The graphics in the game look good overall.
The graphics in the game look good overall.

The game's graphics are coming together well, as a whole, although there's some shimmer to the proceedings. This shimmer mainly comes from the backgrounds, and it could stand some additional smoothing. However, that said, the graphics still look quite sharp. The characters look quite good and use an exaggerated style that's equal parts NBA Street and Def Jam Vendetta. However, players are still recognizable, thanks to the lack of helmets and traditional gear. The game's eight environments are large and detailed, and they feature nice touches, like lighting and particle effects, to set the atmosphere.

The game's audio features a good mix of EA Trax tunes, ambient chatter from the players, and sound effects. The team chatter offers a good mix of trash talk that is pretty accurate for describing what's happening on the field. The sound effects are very satisfying, especially the impacts and sounds used to highlight the style and gamebreaker moves.

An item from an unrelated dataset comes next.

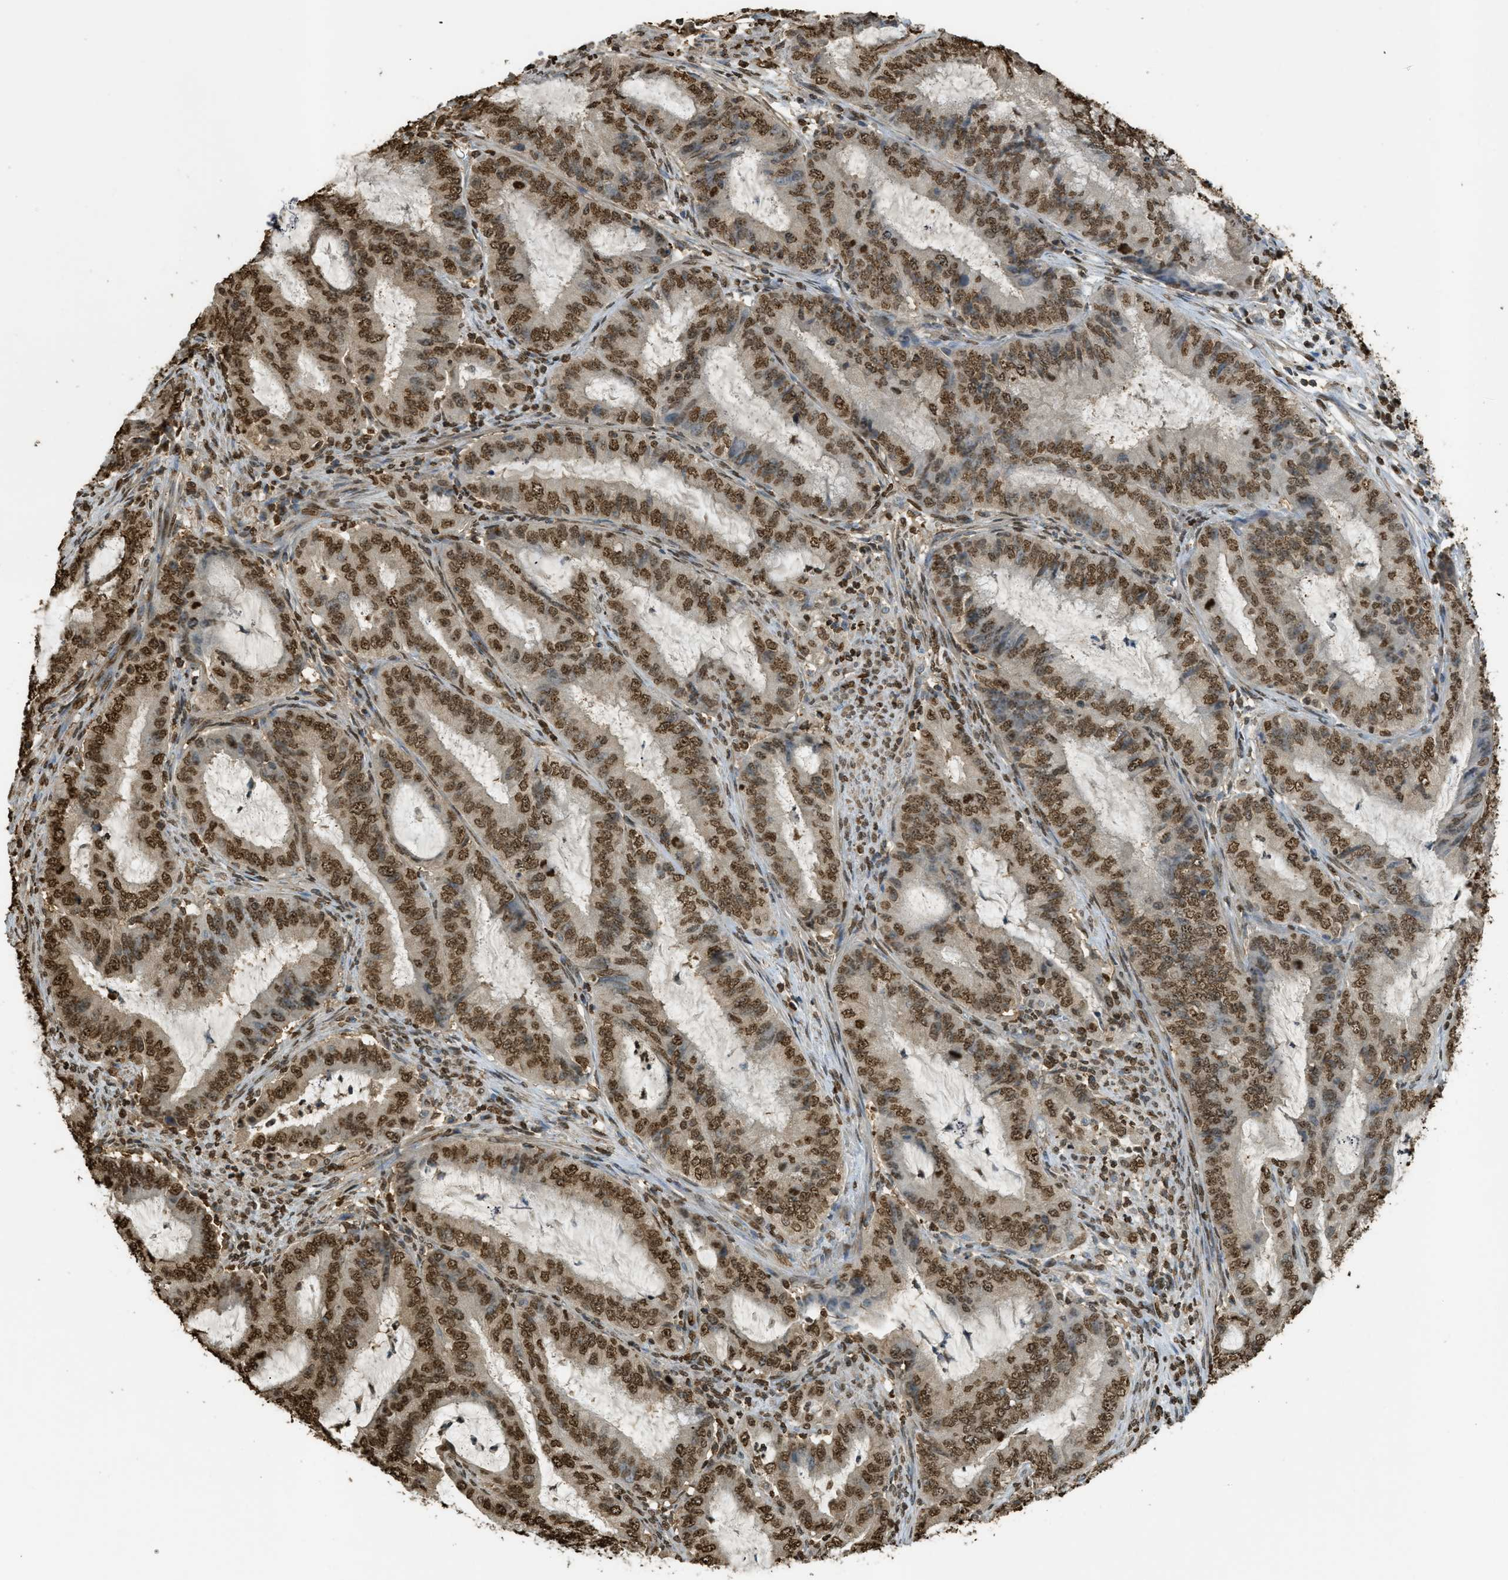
{"staining": {"intensity": "strong", "quantity": ">75%", "location": "nuclear"}, "tissue": "endometrial cancer", "cell_type": "Tumor cells", "image_type": "cancer", "snomed": [{"axis": "morphology", "description": "Adenocarcinoma, NOS"}, {"axis": "topography", "description": "Endometrium"}], "caption": "Immunohistochemistry (IHC) (DAB (3,3'-diaminobenzidine)) staining of endometrial cancer (adenocarcinoma) demonstrates strong nuclear protein staining in about >75% of tumor cells.", "gene": "NR5A2", "patient": {"sex": "female", "age": 70}}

From what we've seen so far, NFL Street is shaping up pretty well. The game features a nice arcadelike experience that looks as though it may offer a winning mix of arcade-style gameplay from old-school games and modern elements, such as character customization and unlockables. NFL Street is currently slated to ship early next year for the PlayStation 2, GameCube, and Xbox. The PlayStation 2 game is the only version slated to include online play.